Maniac Mansion was originally developed for the Commodore 64 and Apple II in 1987, and ported to the IBM PC in 1988. These versions are essentially identical, featuring blocky low-res 16 color graphics. It’s not a pretty sight. The only real difference between these versions are due to the sound capabilities of each computer, with the Apple II and PC speaker sounds losing out to the SID chip of the Commodore 64. There’s barely any music or sound effects though, so it’s not a big deal.
An enhanced version was also released later in 1988 for the Commodore Amiga, Atari ST, and again for the IBM PC. It features greatly improved graphics, with double the resolution and far more detail in both the characters and backgrounds, even though it still sticks to a 16 color limit. Although the Edisons were originally flesh colored, this version turns them all blue, for some reason or another. The PC version is still stuck with lousy PC speaker sound though. Functionally, these enhanced versions are the same as the original release, except the Star Wars poster in the arcade is replaced with a Zak McKracken poster. If you try to read it, your character will muse how they could never find a use for the gas can on Mars. This is a reference to the chainsaw found in the kitchen in Maniac Mansion, which is useless because there’s no gas anywhere. Both PC versions, as well as the Amiga and Atari ST versions, utilize a copy protection scheme, which requires that you look in the manual to open up the blast door on the second floor. In all of the other versions, it’s unlocked and stays open.
• • • • • • •
* Things to do *
**a)** According to the Maniac Mansion passage, which two computers was the game originally developed for in 1987?
**b)** Rewrite the Maniac Mansion passage between "Maniac Mansion was" and "a big deal.", inclusive, substituting "C64" for each occurrence of "Commodore 64".

* Data *
• • • • • • •
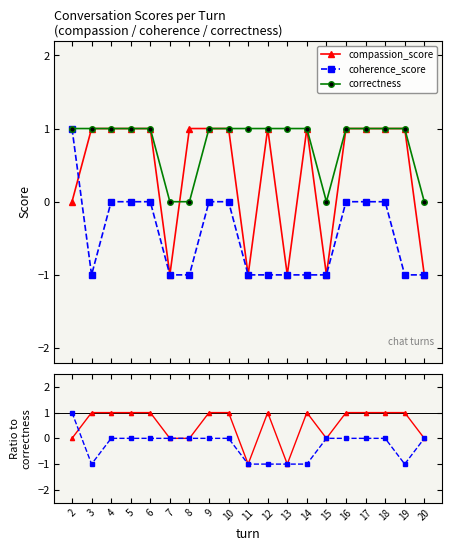

What is the minimum value shown in the chart?

-1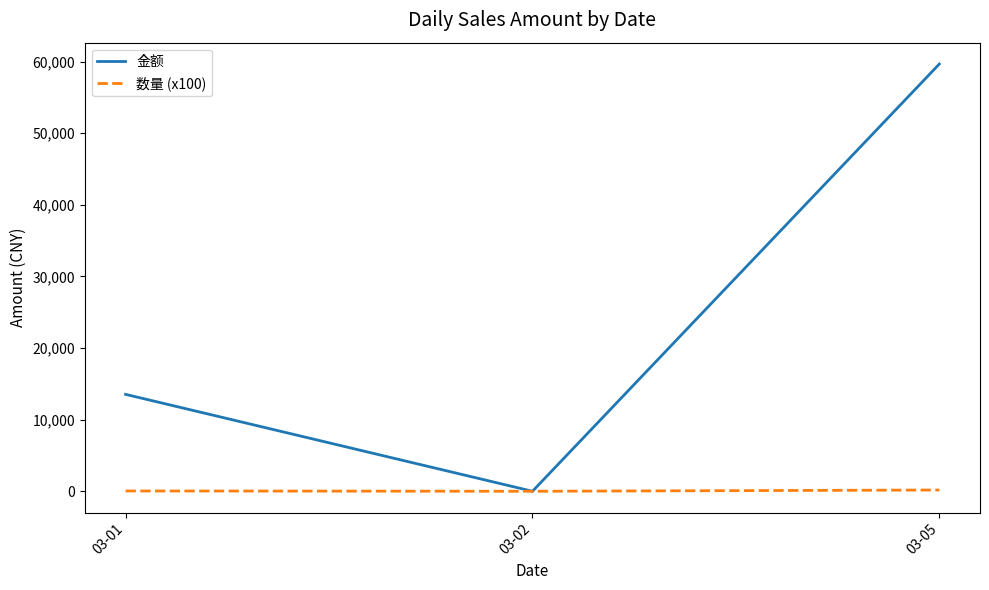

Rank the series by their average value, from lowest to highest.

数量 (x100), 金额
• • • • • • •
* Solutions by task *
**a)** The Commodore 64 and the Apple II.

**b)**
Maniac Mansion was originally developed for the C64 and Apple II in 1987, and ported to the IBM PC in 1988. These versions are essentially identical, featuring blocky low-res 16 color graphics. It’s not a pretty sight. The only real difference between these versions are due to the sound capabilities of each computer, with the Apple II and PC speaker sounds losing out to the SID chip of the C64. There’s barely any music or sound effects though, so it’s not a big deal.